The US government ordered the seizure of any Makenga assets in the US and banned Americans from dealing with the 38-year-old former DR Congo army colonel. Susan Rice, US ambassador to the United Nations, accused Makenga of "heinous atrocities".
The M23 rebellion erupted in March this year when mutineers broke away from the army and seized a number of towns near the Nord-Kivu provincial capital of Goma, close to the border with Rwanda and Uganda.
UN experts have accused both neighbouring governments of aiding the rebels.
Makenga is behind "killing and maiming, sexual violence, abduction, and forced displacement," said a statement by the UN sanctions committee for DR Congo.
"Under the command of Sultani Makenga, M23 has carried out extensive atrocities against the civilian population," including the rapes of women and children aged as young as eight, the statement added.
"New US and UN sanctions on Sultani Makenga show the world will not stand for heinous atrocities committed on his orders by the M23," Rice said on Twitter.
"These new sanctions send an important message to other perpetrators of atrocities in DRC: accountability," she added.

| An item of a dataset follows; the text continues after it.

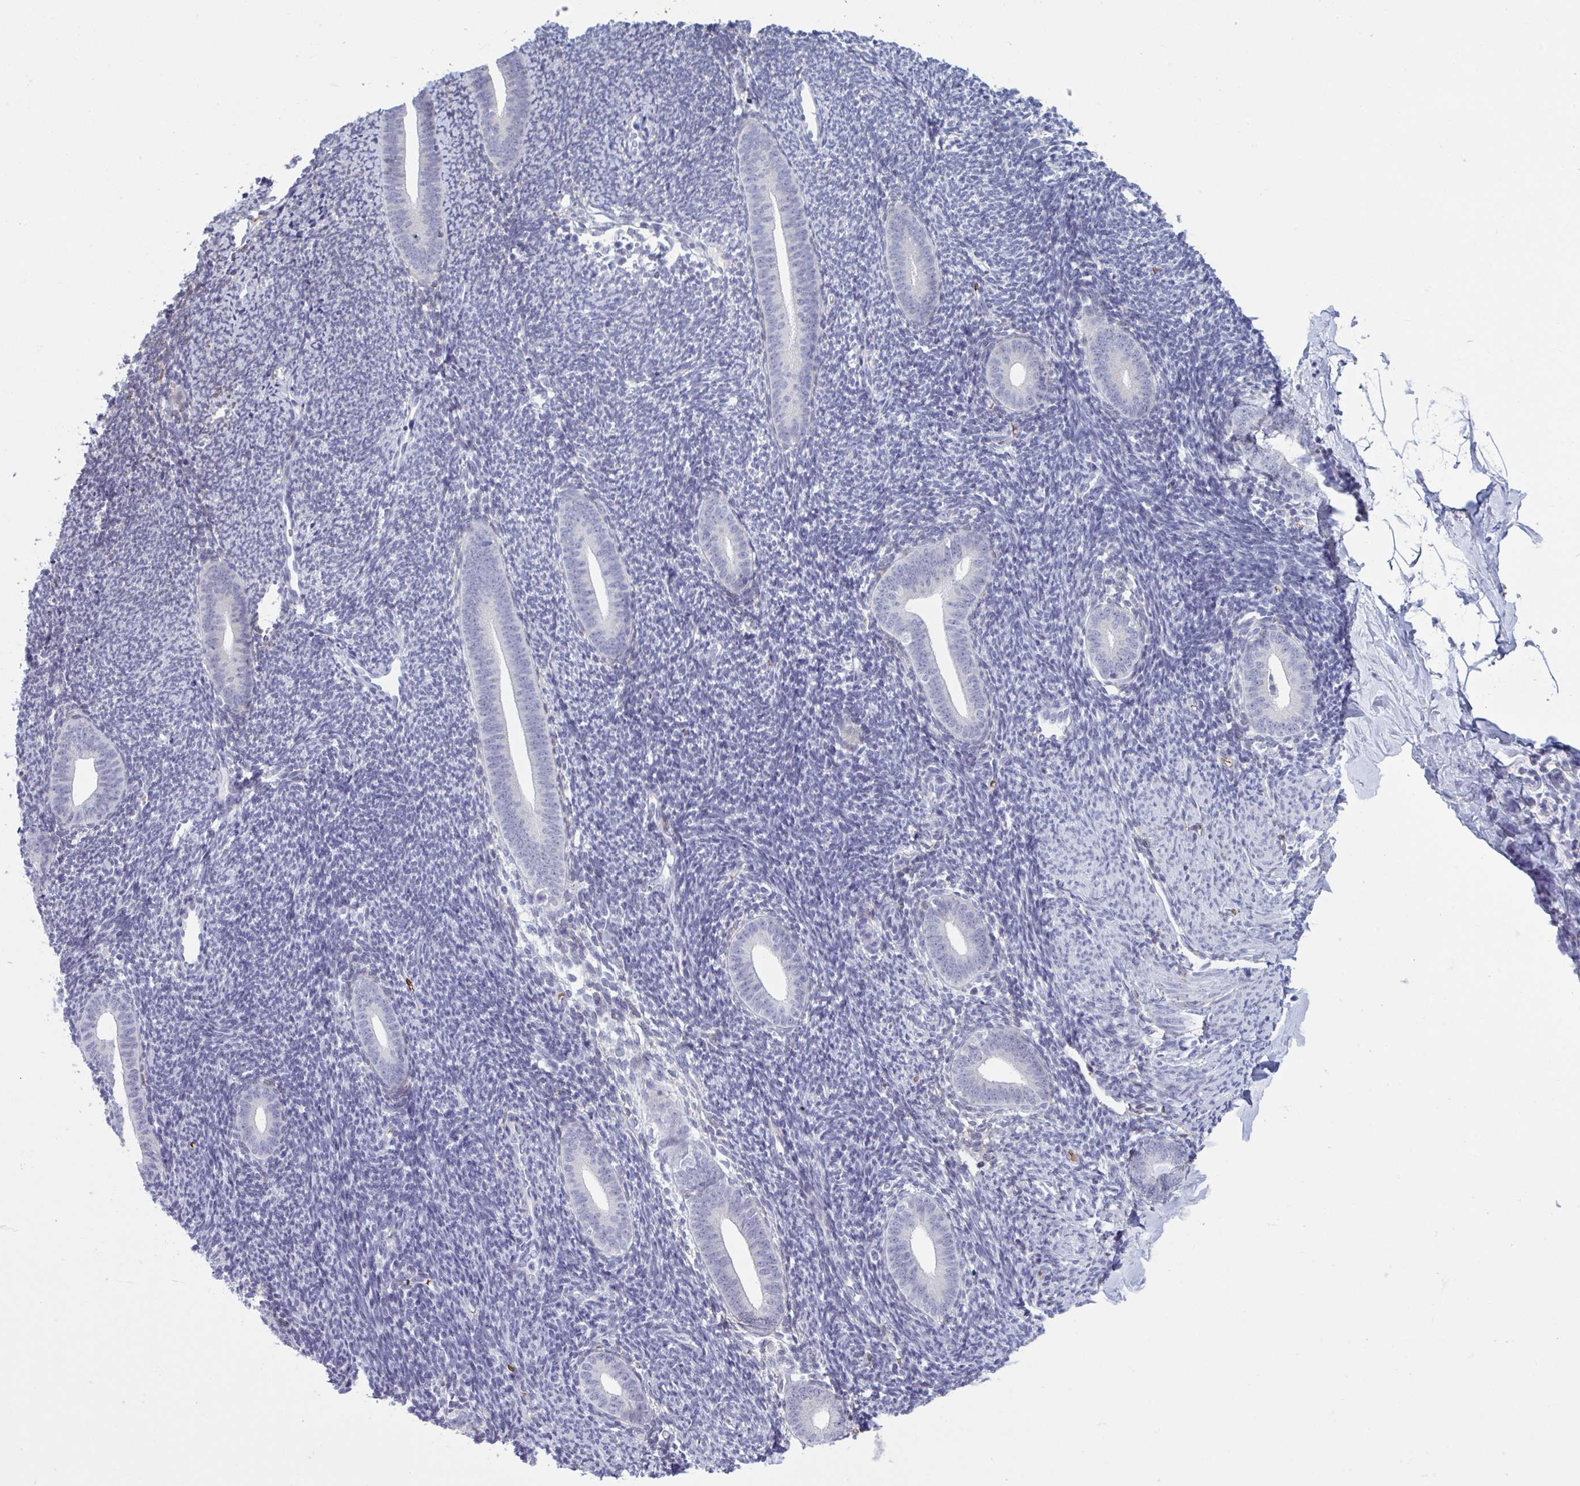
{"staining": {"intensity": "negative", "quantity": "none", "location": "none"}, "tissue": "endometrium", "cell_type": "Cells in endometrial stroma", "image_type": "normal", "snomed": [{"axis": "morphology", "description": "Normal tissue, NOS"}, {"axis": "topography", "description": "Endometrium"}], "caption": "The histopathology image reveals no staining of cells in endometrial stroma in benign endometrium.", "gene": "HSD11B2", "patient": {"sex": "female", "age": 39}}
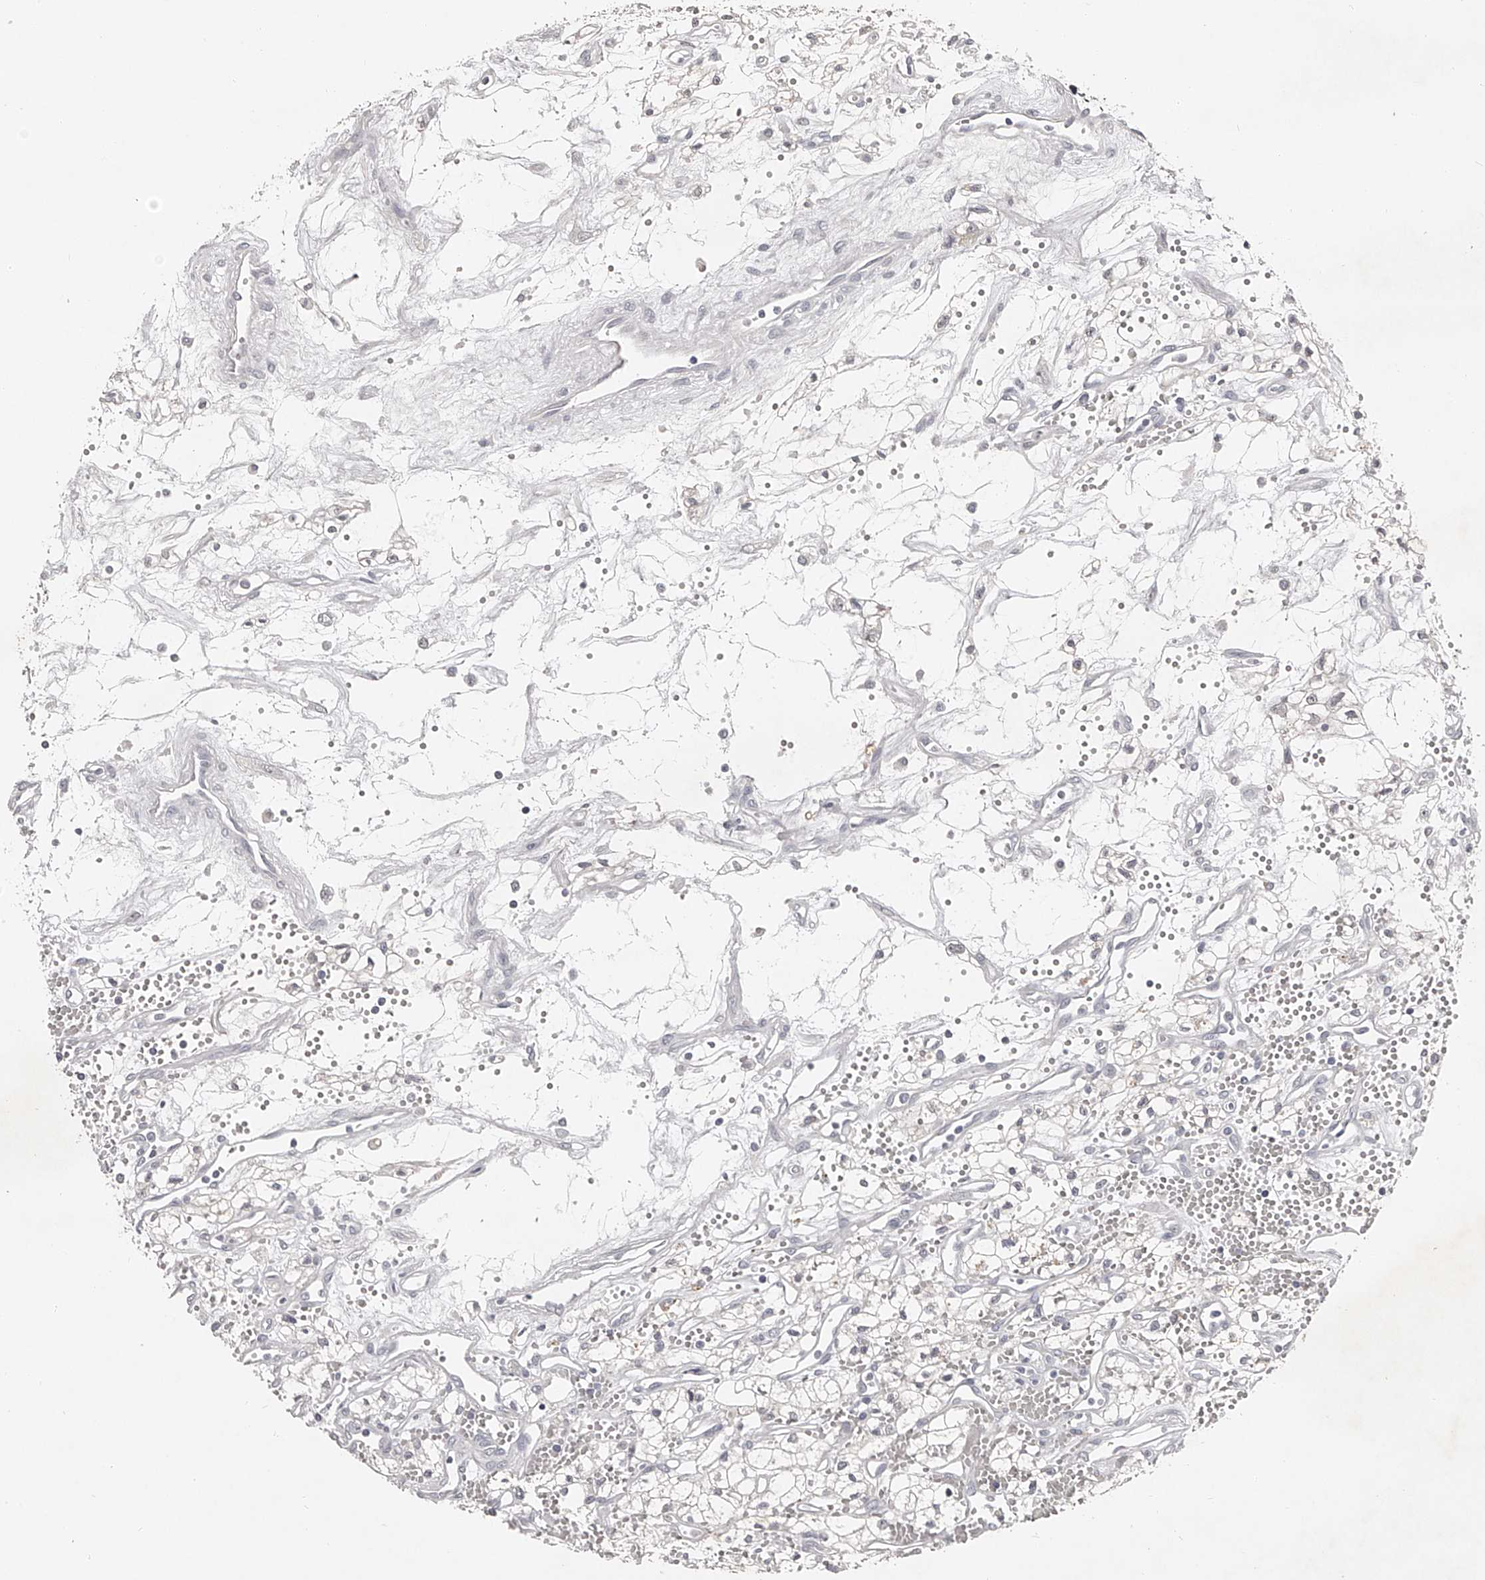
{"staining": {"intensity": "negative", "quantity": "none", "location": "none"}, "tissue": "renal cancer", "cell_type": "Tumor cells", "image_type": "cancer", "snomed": [{"axis": "morphology", "description": "Adenocarcinoma, NOS"}, {"axis": "topography", "description": "Kidney"}], "caption": "This micrograph is of adenocarcinoma (renal) stained with IHC to label a protein in brown with the nuclei are counter-stained blue. There is no staining in tumor cells. The staining was performed using DAB to visualize the protein expression in brown, while the nuclei were stained in blue with hematoxylin (Magnification: 20x).", "gene": "NT5DC1", "patient": {"sex": "male", "age": 59}}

"Makenga is responsible for extensive atrocities against the population in the DRC," said Adam Szubin, head of the US Treasury's Office of Foreign Assets Control.
The UN statement said M23 has received arms and other material "in violation of measures taken by the DRC to implement the arms embargo" against the country.
The statement did not say where the arms had come from.
Rwanda and Uganda have strongly denied any link to M23 and have condemned a report by UN experts which alleged their backing of the rebels.